(Saved data entries)
***

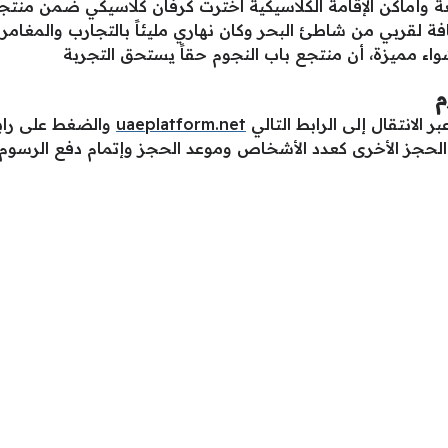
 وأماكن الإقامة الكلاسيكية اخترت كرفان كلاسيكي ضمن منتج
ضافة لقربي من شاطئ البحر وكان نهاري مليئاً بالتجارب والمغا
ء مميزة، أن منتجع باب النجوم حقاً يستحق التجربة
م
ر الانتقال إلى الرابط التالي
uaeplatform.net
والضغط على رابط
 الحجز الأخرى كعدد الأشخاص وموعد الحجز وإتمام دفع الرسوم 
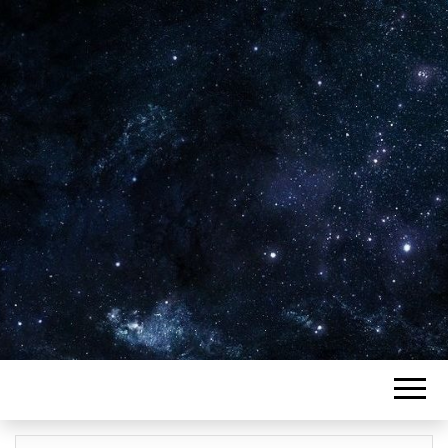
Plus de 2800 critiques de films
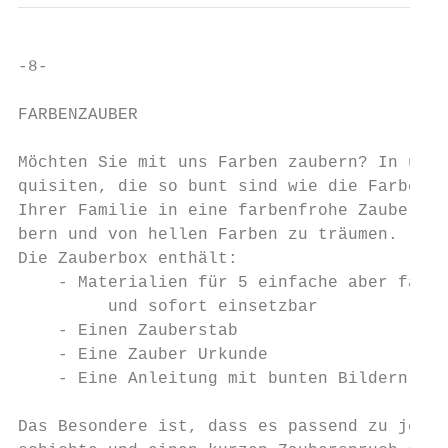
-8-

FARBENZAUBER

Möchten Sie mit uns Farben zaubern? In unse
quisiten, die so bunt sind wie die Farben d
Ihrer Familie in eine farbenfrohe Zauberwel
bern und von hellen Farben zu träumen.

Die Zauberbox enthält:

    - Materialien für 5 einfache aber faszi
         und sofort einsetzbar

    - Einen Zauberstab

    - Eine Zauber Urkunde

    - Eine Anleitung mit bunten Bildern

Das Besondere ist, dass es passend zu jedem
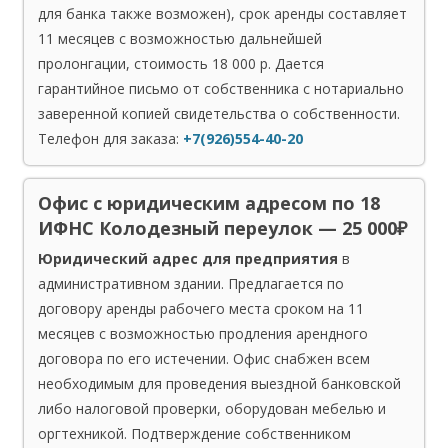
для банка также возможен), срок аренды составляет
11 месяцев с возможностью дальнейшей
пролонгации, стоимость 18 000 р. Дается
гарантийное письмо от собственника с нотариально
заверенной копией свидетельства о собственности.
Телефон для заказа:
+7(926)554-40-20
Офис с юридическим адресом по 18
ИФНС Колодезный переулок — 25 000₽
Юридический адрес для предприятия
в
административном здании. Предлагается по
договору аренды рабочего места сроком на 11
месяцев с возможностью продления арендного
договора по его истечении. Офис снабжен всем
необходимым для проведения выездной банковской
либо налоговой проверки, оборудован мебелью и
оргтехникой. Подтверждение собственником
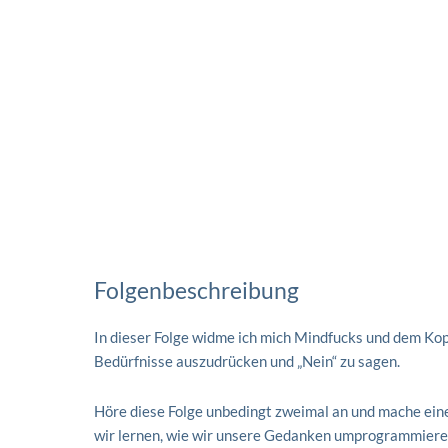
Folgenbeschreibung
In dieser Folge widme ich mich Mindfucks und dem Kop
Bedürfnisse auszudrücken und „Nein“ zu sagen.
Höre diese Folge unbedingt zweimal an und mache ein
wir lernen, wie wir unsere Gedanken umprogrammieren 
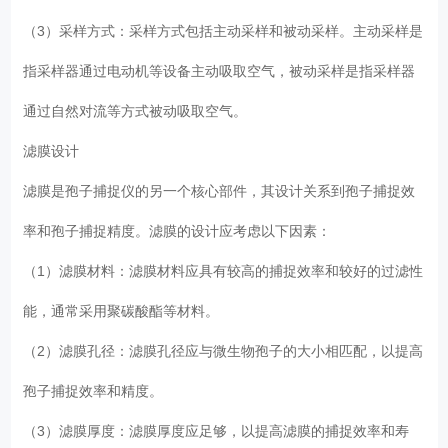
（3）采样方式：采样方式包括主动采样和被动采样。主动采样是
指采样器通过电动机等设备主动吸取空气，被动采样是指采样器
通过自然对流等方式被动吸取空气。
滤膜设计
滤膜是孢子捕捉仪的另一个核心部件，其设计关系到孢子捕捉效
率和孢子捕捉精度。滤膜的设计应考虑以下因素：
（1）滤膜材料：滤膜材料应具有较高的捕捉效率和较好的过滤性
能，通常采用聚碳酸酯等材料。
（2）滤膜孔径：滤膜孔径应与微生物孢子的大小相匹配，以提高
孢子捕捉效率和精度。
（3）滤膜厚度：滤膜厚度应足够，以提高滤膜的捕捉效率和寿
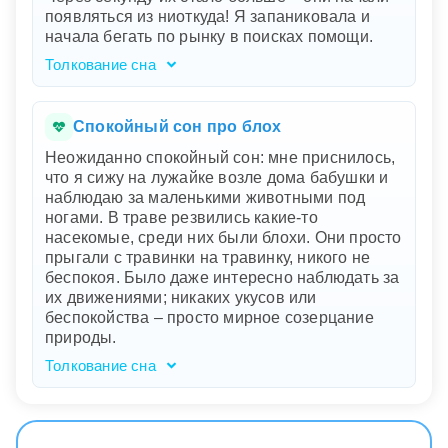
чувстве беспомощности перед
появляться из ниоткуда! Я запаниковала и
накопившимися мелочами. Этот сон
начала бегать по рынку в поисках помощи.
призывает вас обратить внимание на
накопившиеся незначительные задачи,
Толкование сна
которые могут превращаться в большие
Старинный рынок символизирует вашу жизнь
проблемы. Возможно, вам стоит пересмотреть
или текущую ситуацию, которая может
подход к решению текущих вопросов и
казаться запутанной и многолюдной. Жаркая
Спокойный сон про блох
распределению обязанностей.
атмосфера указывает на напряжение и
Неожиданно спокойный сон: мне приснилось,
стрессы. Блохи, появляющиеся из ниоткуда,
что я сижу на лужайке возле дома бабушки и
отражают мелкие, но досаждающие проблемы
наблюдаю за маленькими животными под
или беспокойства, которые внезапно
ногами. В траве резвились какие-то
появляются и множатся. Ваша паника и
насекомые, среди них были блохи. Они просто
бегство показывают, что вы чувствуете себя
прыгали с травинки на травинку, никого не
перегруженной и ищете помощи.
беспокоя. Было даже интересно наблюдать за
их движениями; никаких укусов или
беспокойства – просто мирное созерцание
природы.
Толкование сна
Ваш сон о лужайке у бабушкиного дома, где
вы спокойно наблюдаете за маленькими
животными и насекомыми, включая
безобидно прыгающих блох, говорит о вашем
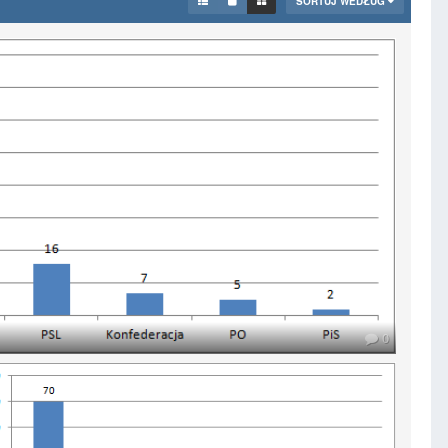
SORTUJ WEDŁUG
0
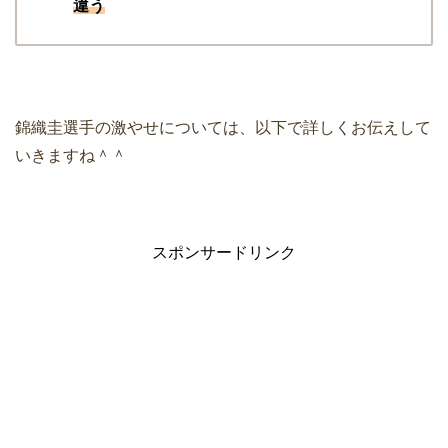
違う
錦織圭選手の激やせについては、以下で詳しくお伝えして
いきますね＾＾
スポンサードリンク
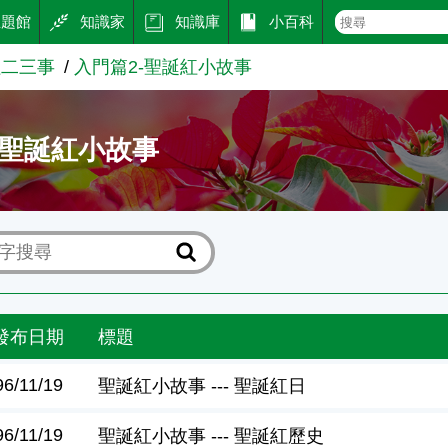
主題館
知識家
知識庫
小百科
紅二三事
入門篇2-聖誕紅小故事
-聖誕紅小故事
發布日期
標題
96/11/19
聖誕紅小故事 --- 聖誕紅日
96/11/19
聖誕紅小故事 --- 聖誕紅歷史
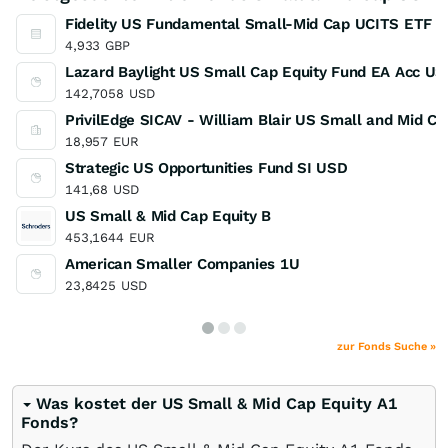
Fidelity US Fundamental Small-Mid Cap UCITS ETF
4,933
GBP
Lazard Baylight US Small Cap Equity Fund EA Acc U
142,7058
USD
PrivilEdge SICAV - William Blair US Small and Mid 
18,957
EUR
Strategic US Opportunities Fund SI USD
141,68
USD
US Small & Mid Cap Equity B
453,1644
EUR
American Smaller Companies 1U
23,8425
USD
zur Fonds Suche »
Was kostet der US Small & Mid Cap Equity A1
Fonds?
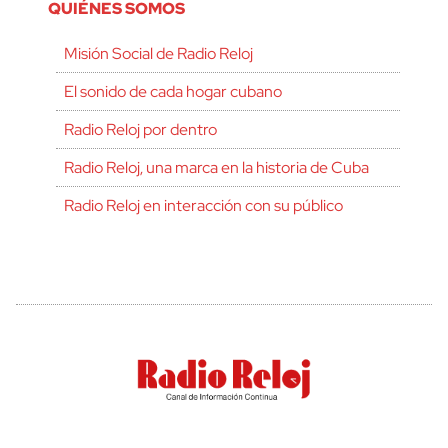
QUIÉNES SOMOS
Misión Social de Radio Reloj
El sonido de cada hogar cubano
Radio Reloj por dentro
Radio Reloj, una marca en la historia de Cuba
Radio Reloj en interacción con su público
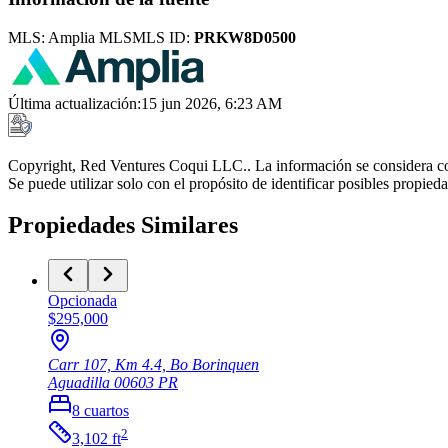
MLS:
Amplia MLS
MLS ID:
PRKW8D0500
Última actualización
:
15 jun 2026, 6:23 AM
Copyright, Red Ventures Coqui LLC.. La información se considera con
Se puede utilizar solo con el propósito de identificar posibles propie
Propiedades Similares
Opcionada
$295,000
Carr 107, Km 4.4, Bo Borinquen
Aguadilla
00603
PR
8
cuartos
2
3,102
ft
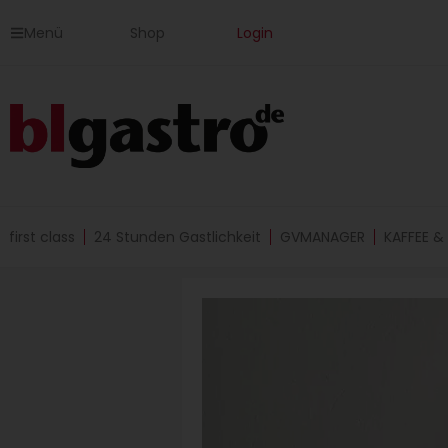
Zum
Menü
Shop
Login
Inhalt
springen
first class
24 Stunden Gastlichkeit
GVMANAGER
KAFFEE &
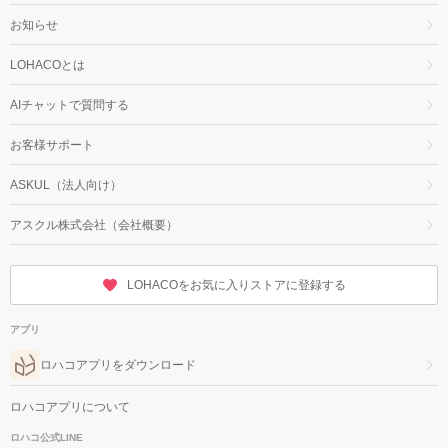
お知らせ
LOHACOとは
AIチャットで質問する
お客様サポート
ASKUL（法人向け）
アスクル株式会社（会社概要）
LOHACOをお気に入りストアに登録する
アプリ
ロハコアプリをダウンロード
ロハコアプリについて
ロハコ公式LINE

***

__TASK INSTRUCTIONS__
Can you write out the text of every entry above line for line, without changing anything, and leave out the pictures?

__REPLY TO THE EXERCISE__
 وأماكن الإقامة الكلاسيكية اخترت كرفان كلاسيكي ضمن منتج
ضافة لقربي من شاطئ البحر وكان نهاري مليئاً بالتجارب والمغا
ء مميزة، أن منتجع باب النجوم حقاً يستحق التجربة
م
ر الانتقال إلى الرابط التالي
uaeplatform.net
والضغط على رابط
 الحجز الأخرى كعدد الأشخاص وموعد الحجز وإتمام دفع الرسوم 
Plus de 2800 critiques de films
-8-

FARBENZAUBER

Möchten Sie mit uns Farben zaubern? In unse
quisiten, die so bunt sind wie die Farben d
Ihrer Familie in eine farbenfrohe Zauberwel
bern und von hellen Farben zu träumen.

Die Zauberbox enthält:

    - Materialien für 5 einfache aber faszi
         und sofort einsetzbar

    - Einen Zauberstab

    - Eine Zauber Urkunde

    - Eine Anleitung mit bunten Bildern

Das Besondere ist, dass es passend zu jedem
для банка также возможен), срок аренды составляет
11 месяцев с возможностью дальнейшей
пролонгации, стоимость 18 000 р. Дается
гарантийное письмо от собственника с нотариально
заверенной копией свидетельства о собственности.
Телефон для заказа:
+7(926)554-40-20
Офис с юридическим адресом по 18
ИФНС Колодезный переулок — 25 000₽
Юридический адрес для предприятия
в
административном здании. Предлагается по
договору аренды рабочего места сроком на 11
месяцев с возможностью продления арендного
договора по его истечении. Офис снабжен всем
необходимым для проведения выездной банковской
либо налоговой проверки, оборудован мебелью и
оргтехникой. Подтверждение собственником
Folgenbeschreibung
In dieser Folge widme ich mich Mindfucks und dem Kop
Bedürfnisse auszudrücken und „Nein“ zu sagen.
Höre diese Folge unbedingt zweimal an und mache ein
wir lernen, wie wir unsere Gedanken umprogrammieren 
（3）采样方式：采样方式包括主动采样和被动采样。主动采样是
指采样器通过电动机等设备主动吸取空气，被动采样是指采样器
通过自然对流等方式被动吸取空气。
滤膜设计
滤膜是孢子捕捉仪的另一个核心部件，其设计关系到孢子捕捉效
率和孢子捕捉精度。滤膜的设计应考虑以下因素：
（1）滤膜材料：滤膜材料应具有较高的捕捉效率和较好的过滤性
能，通常采用聚碳酸酯等材料。
（2）滤膜孔径：滤膜孔径应与微生物孢子的大小相匹配，以提高
孢子捕捉效率和精度。
（3）滤膜厚度：滤膜厚度应足够，以提高滤膜的捕捉效率和寿
чувстве беспомощности перед
появляться из ниоткуда! Я запаниковала и
накопившимися мелочами. Этот сон
начала бегать по рынку в поисках помощи.
призывает вас обратить внимание на
накопившиеся незначительные задачи,
Толкование сна
которые могут превращаться в большие
Старинный рынок символизирует вашу жизнь
проблемы. Возможно, вам стоит пересмотреть
или текущую ситуацию, которая может
подход к решению текущих вопросов и
казаться запутанной и многолюдной. Жаркая
Спокойный сон про блох
распределению обязанностей.
атмосфера указывает на напряжение и
Неожиданно спокойный сон: мне приснилось,
стрессы. Блохи, появляющиеся из ниоткуда,
что я сижу на лужайке возле дома бабушки и
отражают мелкие, но досаждающие проблемы
наблюдаю за маленькими животными под
или беспокойства, которые внезапно
ногами. В траве резвились какие-то
появляются и множатся. Ваша паника и
насекомые, среди них были блохи. Они просто
бегство показывают, что вы чувствуете себя
прыгали с травинки на травинку, никого не
перегруженной и ищете помощи.
беспокоя. Было даже интересно наблюдать за
их движениями; никаких укусов или
беспокойства – просто мирное созерцание
природы.
Толкование сна
Ваш сон о лужайке у бабушкиного дома, где
вы спокойно наблюдаете за маленькими
животными и насекомыми, включая
безобидно прыгающих блох, говорит о вашем
SORTUJ WEDŁUG
0
違う
錦織圭選手の激やせについては、以下で詳しくお伝えして
いきますね＾＾
スポンサードリンク
主題館
知識家
知識庫
小百科
紅二三事
入門篇2-聖誕紅小故事
-聖誕紅小故事
發布日期
標題
96/11/19
聖誕紅小故事 --- 聖誕紅日
96/11/19
聖誕紅小故事 --- 聖誕紅歷史
Fidelity US Fundamental Small-Mid Cap UCITS ETF
4,933
GBP
Lazard Baylight US Small Cap Equity Fund EA Acc U
142,7058
USD
PrivilEdge SICAV - William Blair US Small and Mid 
18,957
EUR
Strategic US Opportunities Fund SI USD
141,68
USD
US Small & Mid Cap Equity B
453,1644
EUR
American Smaller Companies 1U
23,8425
USD
zur Fonds Suche »
Was kostet der US Small & Mid Cap Equity A1
Fonds?
QUIÉNES SOMOS
Misión Social de Radio Reloj
El sonido de cada hogar cubano
Radio Reloj por dentro
Radio Reloj, una marca en la historia de Cuba
Radio Reloj en interacción con su público
MLS:
Amplia MLS
MLS ID:
PRKW8D0500
Última actualización
:
15 jun 2026, 6:23 AM
Copyright, Red Ventures Coqui LLC.. La información se considera con
Se puede utilizar solo con el propósito de identificar posibles propie
Propiedades Similares
Opcionada
$295,000
Carr 107, Km 4.4, Bo Borinquen
Aguadilla
00603
PR
8
cuartos
2
3,102
ft
Zum
Menü
Shop
Login
Inhalt
springen
first class
24 Stunden Gastlichkeit
GVMANAGER
KAFFEE &
お知らせ
LOHACOとは
AIチャットで質問する
お客様サポート
ASKUL（法人向け）
アスクル株式会社（会社概要）
LOHACOをお気に入りストアに登録する
アプリ
ロハコアプリをダウンロード
ロハコアプリについて
ロハコ公式LINE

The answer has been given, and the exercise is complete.